= Work to complete =
The listing below must be repeated word for word, without its pictures.
══ Exercise data ══
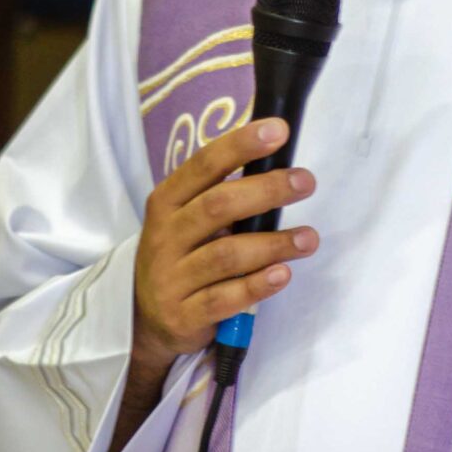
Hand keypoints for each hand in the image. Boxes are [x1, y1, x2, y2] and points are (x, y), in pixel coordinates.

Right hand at [114, 116, 317, 448]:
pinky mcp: (184, 315)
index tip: (278, 131)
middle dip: (266, 190)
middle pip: (217, 206)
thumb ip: (220, 195)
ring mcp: (172, 278)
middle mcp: (166, 237)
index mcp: (166, 203)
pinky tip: (282, 275)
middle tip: (305, 182)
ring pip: (225, 255)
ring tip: (309, 238)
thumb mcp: (184, 220)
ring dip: (273, 244)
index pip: (203, 165)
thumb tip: (275, 162)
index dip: (240, 145)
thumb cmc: (180, 257)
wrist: (143, 320)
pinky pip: (224, 299)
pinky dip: (256, 286)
═══
= Task result =
Hand keypoints for each hand in the image. Boxes are [x1, y1, x2, y2] and points are (x, y), in pixel coordinates.

Right hand at [114, 116, 317, 448]:
pinky mcp: (184, 315)
index tip: (278, 131)
middle dip: (266, 190)
middle pip: (217, 206)
thumb ip: (220, 195)
ring mcp: (172, 278)
middle mcp: (166, 237)
index mcp: (166, 203)
pinky tip: (282, 275)
middle tip: (305, 182)
ring pip: (225, 255)
ring tip: (309, 238)
thumb mcp: (184, 220)
ring dip: (273, 244)
index pip: (203, 165)
thumb tip: (275, 162)
index dip: (240, 145)
thumb cmc: (180, 257)
wrist: (143, 320)
pinky pip: (224, 299)
pinky dip: (256, 286)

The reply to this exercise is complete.